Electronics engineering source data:
Content starts
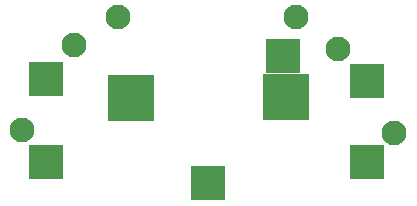
<source format=gbr>
%TF.GenerationSoftware,KiCad,Pcbnew,(6.0.4)*%
%TF.CreationDate,2023-01-17T22:47:36-05:00*%
%TF.ProjectId,Unregulated bridge,556e7265-6775-46c6-9174-656420627269,rev?*%
%TF.SameCoordinates,Original*%
%TF.FileFunction,Soldermask,Top*%
%TF.FilePolarity,Negative*%
%FSLAX46Y46*%
G04 Gerber Fmt 4.6, Leading zero omitted, Abs format (unit mm)*
G04 Created by KiCad (PCBNEW (6.0.4)) date 2023-01-17 22:47:36*
%MOMM*%
%LPD*%
G01*
G04 APERTURE LIST*
%ADD10R,3.000000X3.000000*%
%ADD11C,2.100000*%
%ADD12R,4.000000X4.000000*%
G04 APERTURE END LIST*
D10*
%TO.C,*%
X31600000Y-7200000D03*
%TD*%
D11*
%TO.C,*%
X29100000Y-4500000D03*
%TD*%
%TO.C,REF\u002A\u002A*%
X10500000Y-1800000D03*
%TD*%
%TO.C,*%
X6800000Y-4200000D03*
%TD*%
%TO.C,*%
X2400000Y-11400000D03*
%TD*%
D10*
%TO.C,*%
X4400000Y-7100000D03*
%TD*%
D12*
%TO.C,Switch*%
X24700000Y-8600000D03*
X11600000Y-8700000D03*
%TD*%
D11*
%TO.C,*%
X33900000Y-11600000D03*
%TD*%
D10*
%TO.C,REF\u002A\u002A*%
X4400000Y-14100000D03*
%TD*%
%TO.C,*%
X18100000Y-15900000D03*
%TD*%
%TO.C,*%
X31600000Y-14100000D03*
%TD*%
D11*
%TO.C,REF*%
X25600000Y-1800000D03*
%TD*%
D10*
%TO.C,*%
X24500000Y-5100000D03*
%TD*%
M02*

</source>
Content ends
WHAT TO WORK ON: Please print all the lines above exactly as given and leave out every picture.

SOLUTION TO THIS EXERCISE:
<source format=gbr>
%TF.GenerationSoftware,KiCad,Pcbnew,(6.0.4)*%
%TF.CreationDate,2023-01-17T22:47:36-05:00*%
%TF.ProjectId,Unregulated bridge,556e7265-6775-46c6-9174-656420627269,rev?*%
%TF.SameCoordinates,Original*%
%TF.FileFunction,Soldermask,Top*%
%TF.FilePolarity,Negative*%
%FSLAX46Y46*%
G04 Gerber Fmt 4.6, Leading zero omitted, Abs format (unit mm)*
G04 Created by KiCad (PCBNEW (6.0.4)) date 2023-01-17 22:47:36*
%MOMM*%
%LPD*%
G01*
G04 APERTURE LIST*
%ADD10R,3.000000X3.000000*%
%ADD11C,2.100000*%
%ADD12R,4.000000X4.000000*%
G04 APERTURE END LIST*
D10*
%TO.C,*%
X31600000Y-7200000D03*
%TD*%
D11*
%TO.C,*%
X29100000Y-4500000D03*
%TD*%
%TO.C,REF\u002A\u002A*%
X10500000Y-1800000D03*
%TD*%
%TO.C,*%
X6800000Y-4200000D03*
%TD*%
%TO.C,*%
X2400000Y-11400000D03*
%TD*%
D10*
%TO.C,*%
X4400000Y-7100000D03*
%TD*%
D12*
%TO.C,Switch*%
X24700000Y-8600000D03*
X11600000Y-8700000D03*
%TD*%
D11*
%TO.C,*%
X33900000Y-11600000D03*
%TD*%
D10*
%TO.C,REF\u002A\u002A*%
X4400000Y-14100000D03*
%TD*%
%TO.C,*%
X18100000Y-15900000D03*
%TD*%
%TO.C,*%
X31600000Y-14100000D03*
%TD*%
D11*
%TO.C,REF*%
X25600000Y-1800000D03*
%TD*%
D10*
%TO.C,*%
X24500000Y-5100000D03*
%TD*%
M02*

</source>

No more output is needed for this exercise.